En matière de développement durable, les petites et moyennes entreprises innovent de façon multiple et subtile, observe Martine Spence. (Photo : Andrea Campbell / Université d'Ottawa)

Qu'il s'agisse de mode, d'alimentation ou de services, les consommateurs privilégient de plus en plus le local, le responsable, le bio et le réutilisable… Le développement durable n'est plus un concept abstrait : il trouve sa place dans toutes les sphères du quotidien.

Effet de mode ou réelle prise de conscience? Quoi qu'il en soit, les entreprises n'y échappent pas. C'est ce que constate Martine Spence, professeure de marketing et d'entrepreneuriat à l'École de gestion Telfer de l'Université d'Ottawa.

Depuis 10 ans, elle étudie les pratiques de développement durable et l'engagement social des petites et moyennes entreprises (PME). « Les PME contribuent de manière importante à l'économie des pays, elles y créent la majorité des emplois. Leur impact sur l'environnement et la société n'est pas négligeable, explique la chercheuse, qui s'intéresse à ces structures depuis longtemps. J'ai grandi dans le Sud de la France, où il y avait beaucoup de petits entrepreneurs. Pendant mes études de commerce, les grandes entreprises me paraissaient trop abstraites, trop politiques… Les PME, au contraire, sont menées par des gens qui adorent leur métier. Cela m'a toujours intriguée. »

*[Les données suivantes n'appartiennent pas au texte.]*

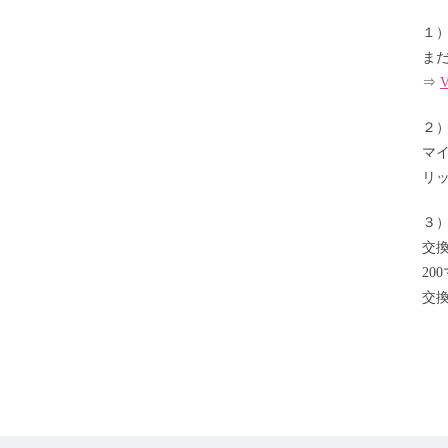
１
ま
⇒
２
マ
リ
３
交
20
交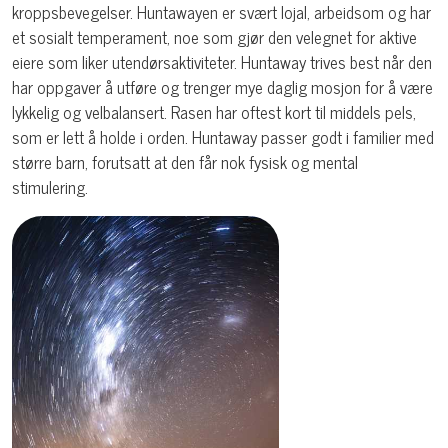
kroppsbevegelser. Huntawayen er svært lojal, arbeidsom og har
et sosialt temperament, noe som gjør den velegnet for aktive
eiere som liker utendørsaktiviteter. Huntaway trives best når den
har oppgaver å utføre og trenger mye daglig mosjon for å være
lykkelig og velbalansert. Rasen har oftest kort til middels pels,
som er lett å holde i orden. Huntaway passer godt i familier med
større barn, forutsatt at den får nok fysisk og mental
stimulering.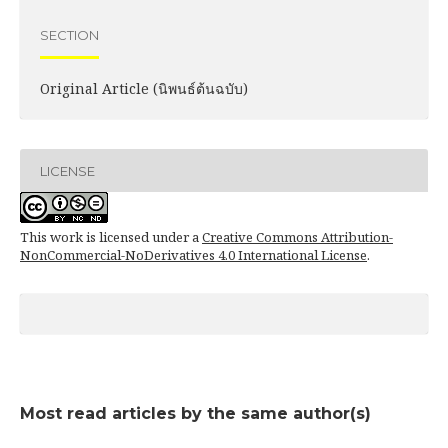
SECTION
Original Article (นิพนธ์ต้นฉบับ)
LICENSE
This work is licensed under a
Creative Commons Attribution-
NonCommercial-NoDerivatives 4.0 International License
.
Most read articles by the same author(s)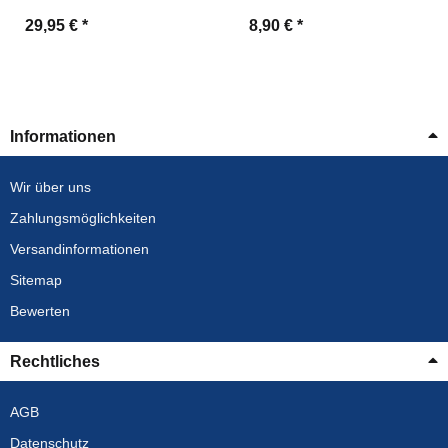
29,95 €
*
8,90 €
*
Informationen
Wir über uns
Zahlungsmöglichkeiten
Versandinformationen
Sitemap
Bewerten
Rechtliches
AGB
Datenschutz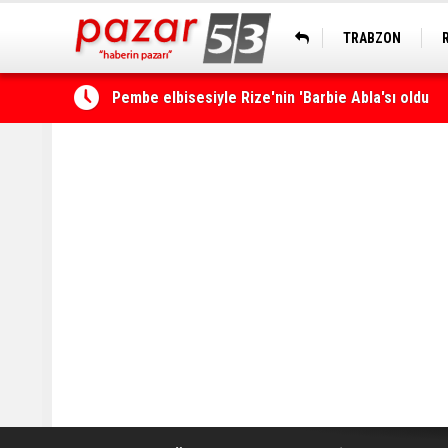
TRABZON
Rize’de ‘Yaşayan Miras Şöleni’ başladı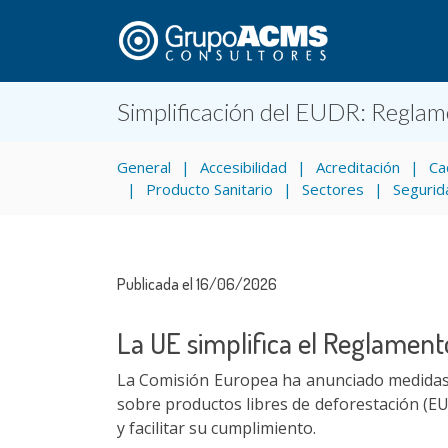
Simplificación del EUDR: Reglam
General
Accesibilidad
Acreditación
Ca
Producto Sanitario
Sectores
Segurid
Publicada el 16/06/2026
La UE simplifica el Reglament
La Comisión Europea ha anunciado medidas 
sobre productos libres de deforestación (EUD
y facilitar su cumplimiento.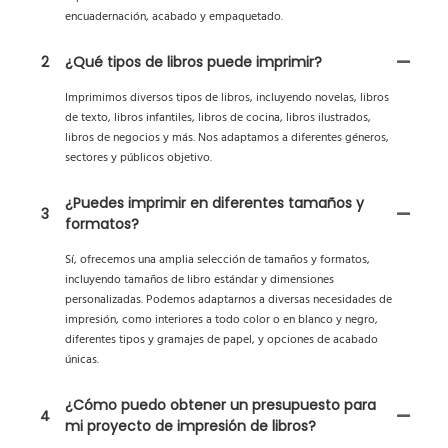
encuadernación, acabado y empaquetado.
2
¿Qué tipos de libros puede imprimir?
Imprimimos diversos tipos de libros, incluyendo novelas, libros
de texto, libros infantiles, libros de cocina, libros ilustrados,
libros de negocios y más. Nos adaptamos a diferentes géneros,
sectores y públicos objetivo.
¿Puedes imprimir en diferentes tamaños y
3
formatos?
Sí, ofrecemos una amplia selección de tamaños y formatos,
incluyendo tamaños de libro estándar y dimensiones
personalizadas. Podemos adaptarnos a diversas necesidades de
impresión, como interiores a todo color o en blanco y negro,
diferentes tipos y gramajes de papel, y opciones de acabado
únicas.
¿Cómo puedo obtener un presupuesto para
4
mi proyecto de impresión de libros?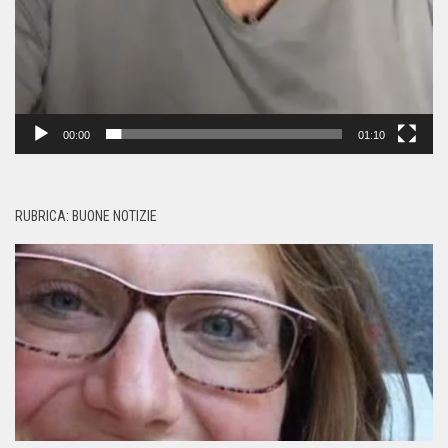
00:00
01:10
RUBRICA: BUONE NOTIZIE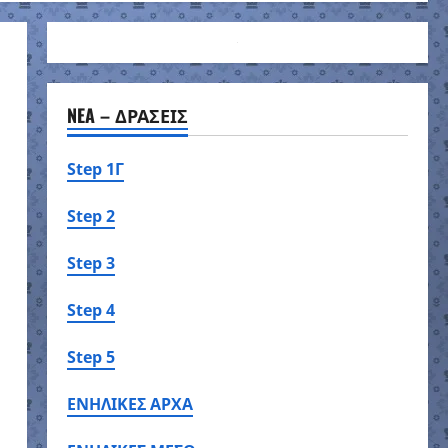
NEA – ΔΡΑΣΕΙΣ
Step 1Γ
Step 2
Step 3
Step 4
Step 5
ΕΝΗΛΙΚΕΣ ΑΡΧΑ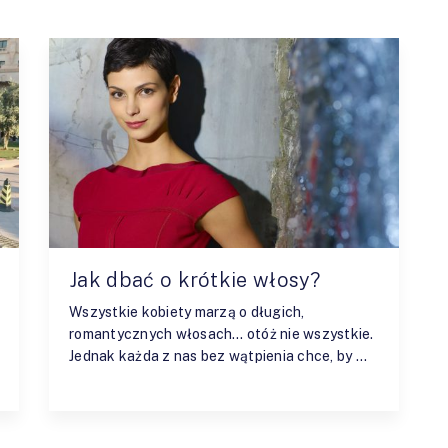
Jak dbać o krótkie włosy?
Wszystkie kobiety marzą o długich,
romantycznych włosach… otóż nie wszystkie.
Jednak każda z nas bez wątpienia chce, by …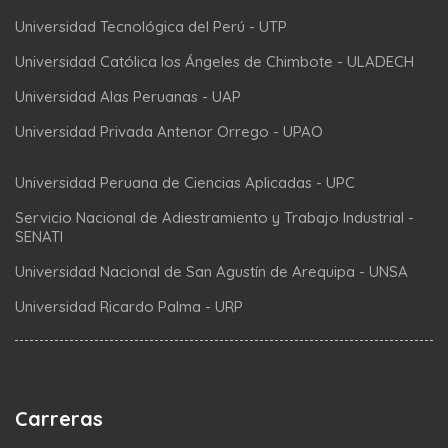
Universidad Tecnológica del Perú - UTP
Universidad Católica los Ángeles de Chimbote - ULADECH
Universidad Alas Peruanas - UAP
Universidad Privada Antenor Orrego - UPAO
Universidad Peruana de Ciencias Aplicadas - UPC
Servicio Nacional de Adiestramiento y Trabajo Industrial -
SENATI
Universidad Nacional de San Agustín de Arequipa - UNSA
Universidad Ricardo Palma - URP
Carreras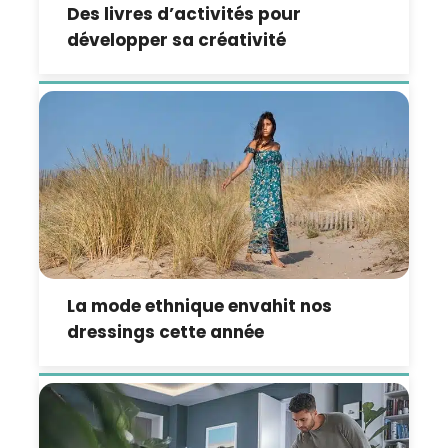
Des livres d’activités pour
développer sa créativité
La mode ethnique envahit nos
dressings cette année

Comment les PME embrassent-elles les pratiques de développement durable? Quelles sont leurs motivations et quels obstacles doivent-elles surmonter? Martine Spence analyse leurs comportements sur trois axes : respect de l'environnement, respect des personnes et respect de la communauté.

« Ce que nous avons constaté, c'est que le degré d'engagement dépend de la volonté de l'entrepreneur. Ce sont les citoyens sensibles à ces questions dans la sphère privée qui mènent leur entreprise le plus loin en termes de responsabilité sociale et environnementale », résume-t-elle.

Qu'il s'agisse d'éteindre les ordinateurs le soir, d'installer des thermostats éconergétiques, de favoriser les transports actifs ou d'investir dans des technologies moins énergivores, les PME n'hésitent pas à implanter des pratiques « vertes ». « Ces entreprises sont particulièrement innovantes; elles sont flexibles, n'ont pas d'actionnaires et peuvent ainsi rapidement réorienter leur stratégie », observe Mme Spence.

Les investissements ne les effraient pas, au contraire. « Quand les PME embarquent, elles innovent beaucoup : elles savent qu'il va y avoir un retour positif », ajoute-t-elle, soulignant que, pour la plupart des entrepreneurs, l'objectif premier n'est pas de faire de l'argent, mais plutôt d'être actifs dans la communauté et de nourrir leur passion.

Qu'en est-il ailleurs dans le monde? Les défis sont-ils les mêmes partout? La chercheuse, qui travaille sur l'internationalisation de ces entreprises et fait partie de l'Observatoire international du développement durable en PME rattaché à l'Université de Montpellier, en France, a récemment comparé des PME situées au Canada, au Cameroun et en Tunisie. Son constat? « Le développement durable n'est pas encore incrusté dans les mentalités du Sud, même si certains entrepreneurs tunisiens y voient des possibilités commerciales. Ces pratiques peuvent les aider à faire affaire avec l'Europe. »

Les entreprises n'y sont pas moins engagées dans la communauté pour autant. « Certaines donnent par exemple un mouton à la communauté pour l'Aïd, dit-elle. Leur engagement social est inné, plutôt mû par la religion. » À l'heure de la mondialisation, ces observations montrent que la généralisation du développement durable ne se fera qu'en tenant compte du contexte socioculturel. Et que l'inspiration peut venir de partout, du Nord comme du Sud.